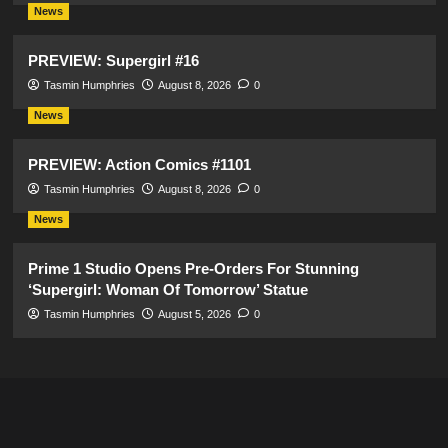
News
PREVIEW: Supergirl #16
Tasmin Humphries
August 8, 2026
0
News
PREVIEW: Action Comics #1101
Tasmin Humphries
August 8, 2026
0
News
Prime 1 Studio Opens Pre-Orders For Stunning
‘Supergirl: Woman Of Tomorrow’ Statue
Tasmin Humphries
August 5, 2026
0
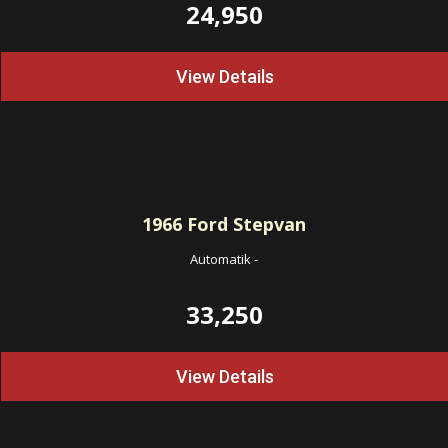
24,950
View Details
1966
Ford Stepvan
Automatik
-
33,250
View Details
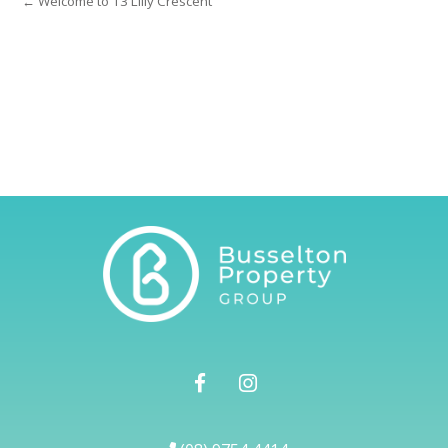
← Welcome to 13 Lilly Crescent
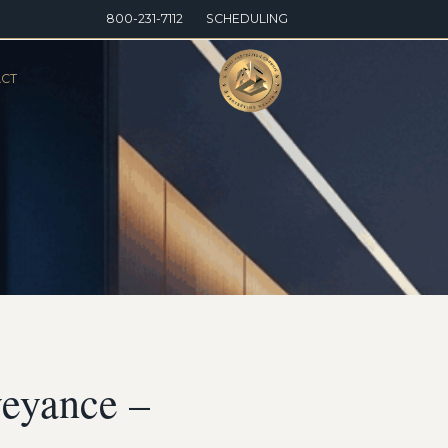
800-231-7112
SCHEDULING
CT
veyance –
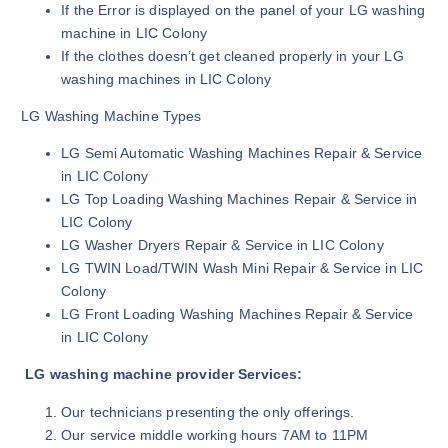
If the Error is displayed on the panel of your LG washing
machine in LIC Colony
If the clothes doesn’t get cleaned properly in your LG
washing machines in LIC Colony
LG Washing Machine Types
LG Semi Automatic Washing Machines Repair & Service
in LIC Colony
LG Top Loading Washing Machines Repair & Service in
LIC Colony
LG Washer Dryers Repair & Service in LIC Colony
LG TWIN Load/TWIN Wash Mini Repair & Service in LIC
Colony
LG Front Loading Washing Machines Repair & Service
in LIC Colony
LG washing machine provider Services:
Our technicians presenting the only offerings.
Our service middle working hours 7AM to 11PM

--

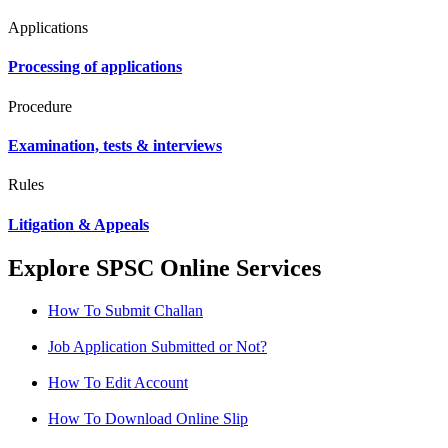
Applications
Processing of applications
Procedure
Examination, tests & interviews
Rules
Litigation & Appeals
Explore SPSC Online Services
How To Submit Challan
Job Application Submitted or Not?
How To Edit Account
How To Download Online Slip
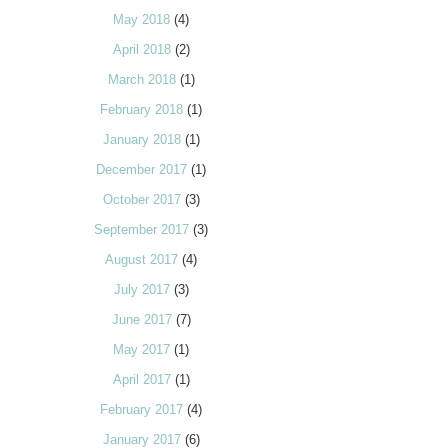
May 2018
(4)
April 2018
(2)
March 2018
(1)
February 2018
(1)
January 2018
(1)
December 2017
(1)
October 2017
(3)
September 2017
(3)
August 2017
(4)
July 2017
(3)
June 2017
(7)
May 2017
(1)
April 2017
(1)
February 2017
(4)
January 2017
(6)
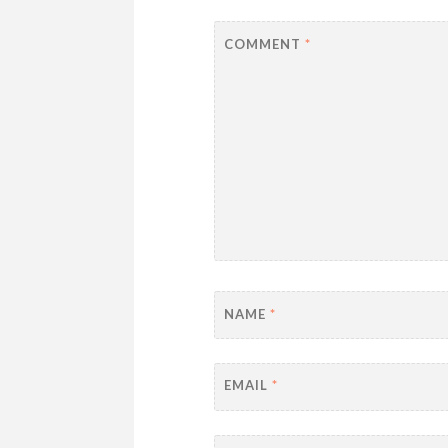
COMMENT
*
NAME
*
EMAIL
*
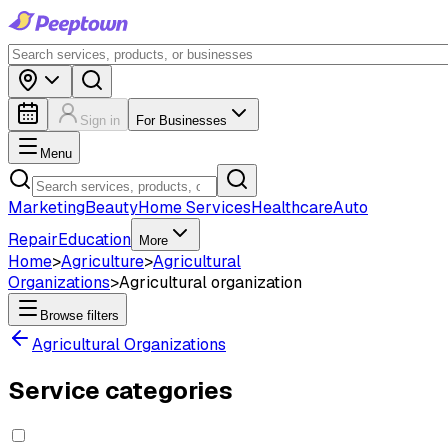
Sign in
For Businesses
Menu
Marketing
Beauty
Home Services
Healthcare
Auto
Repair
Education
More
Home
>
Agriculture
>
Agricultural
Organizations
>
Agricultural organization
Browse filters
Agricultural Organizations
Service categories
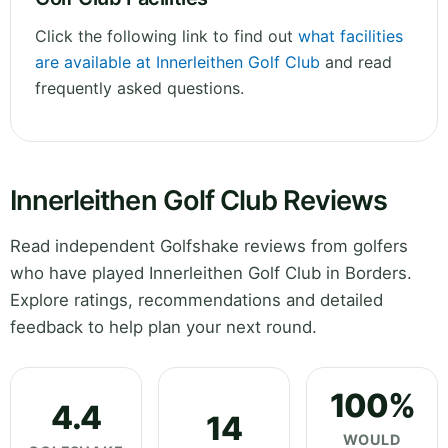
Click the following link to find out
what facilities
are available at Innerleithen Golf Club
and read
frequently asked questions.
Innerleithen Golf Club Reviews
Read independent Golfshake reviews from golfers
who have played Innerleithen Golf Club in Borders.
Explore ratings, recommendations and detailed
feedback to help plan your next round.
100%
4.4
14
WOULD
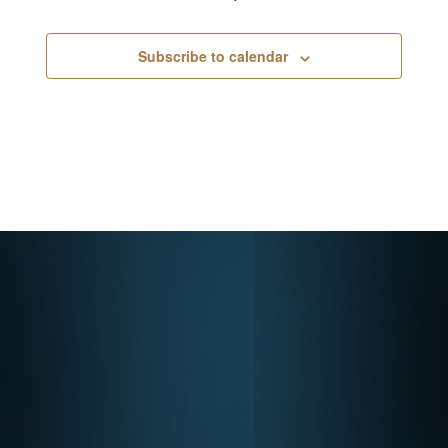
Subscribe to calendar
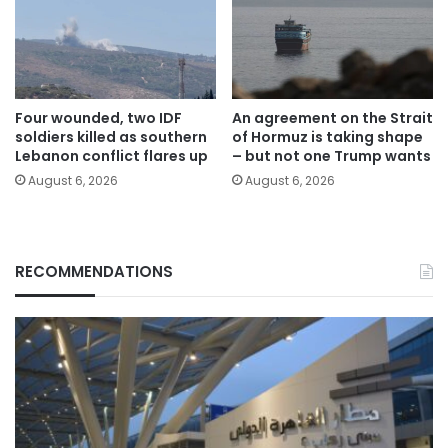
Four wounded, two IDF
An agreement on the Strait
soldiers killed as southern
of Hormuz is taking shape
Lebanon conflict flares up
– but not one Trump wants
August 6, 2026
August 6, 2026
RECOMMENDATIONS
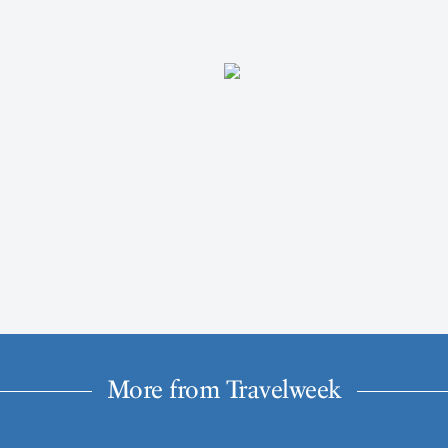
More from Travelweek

* * *

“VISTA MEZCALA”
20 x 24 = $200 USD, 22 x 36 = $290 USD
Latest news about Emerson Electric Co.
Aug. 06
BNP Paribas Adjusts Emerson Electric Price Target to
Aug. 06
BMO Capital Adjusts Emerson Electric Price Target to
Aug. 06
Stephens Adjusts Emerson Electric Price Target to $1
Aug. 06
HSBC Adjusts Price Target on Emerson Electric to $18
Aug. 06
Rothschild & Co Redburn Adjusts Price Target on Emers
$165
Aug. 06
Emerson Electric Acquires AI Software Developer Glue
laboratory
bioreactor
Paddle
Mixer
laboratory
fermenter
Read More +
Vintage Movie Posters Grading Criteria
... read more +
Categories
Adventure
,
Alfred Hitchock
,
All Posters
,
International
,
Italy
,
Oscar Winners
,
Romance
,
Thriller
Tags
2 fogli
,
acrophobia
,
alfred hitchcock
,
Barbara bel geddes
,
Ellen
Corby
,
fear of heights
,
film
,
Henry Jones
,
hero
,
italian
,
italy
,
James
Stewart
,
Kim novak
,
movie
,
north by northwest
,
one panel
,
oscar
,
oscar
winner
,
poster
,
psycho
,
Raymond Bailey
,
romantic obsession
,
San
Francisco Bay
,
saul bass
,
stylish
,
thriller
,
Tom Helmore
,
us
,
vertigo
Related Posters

*Problem details*. Please output the lines above beginning at the line with "October 2017" and ending after the line with "More from Travelweek", precisely as written and with no pictures.

*Response area*.
October 2017
(3)
September 2017
(3)
August 2017
(4)
July 2017
(3)
June 2017
(7)
May 2017
(1)
April 2017
(1)
February 2017
(4)
January 2017
(6)
COMMENT
*
NAME
*
EMAIL
*
Sign in
For Businesses
Menu
Marketing
Beauty
Home Services
Healthcare
Auto
Repair
Education
More
Home
>
Agriculture
>
Agricultural
Organizations
>
Agricultural organization
Browse filters
Agricultural Organizations
Service categories
Click the following link to find out
what facilities
are available at Innerleithen Golf Club
and read
frequently asked questions.
Innerleithen Golf Club Reviews
Read independent Golfshake reviews from golfers
who have played Innerleithen Golf Club in Borders.
Explore ratings, recommendations and detailed
feedback to help plan your next round.
100%
4.4
14
WOULD
Subscribe to calendar
Four wounded, two IDF
An agreement on the Strait
soldiers killed as southern
of Hormuz is taking shape
Lebanon conflict flares up
– but not one Trump wants
August 6, 2026
August 6, 2026
RECOMMENDATIONS
More from Travelweek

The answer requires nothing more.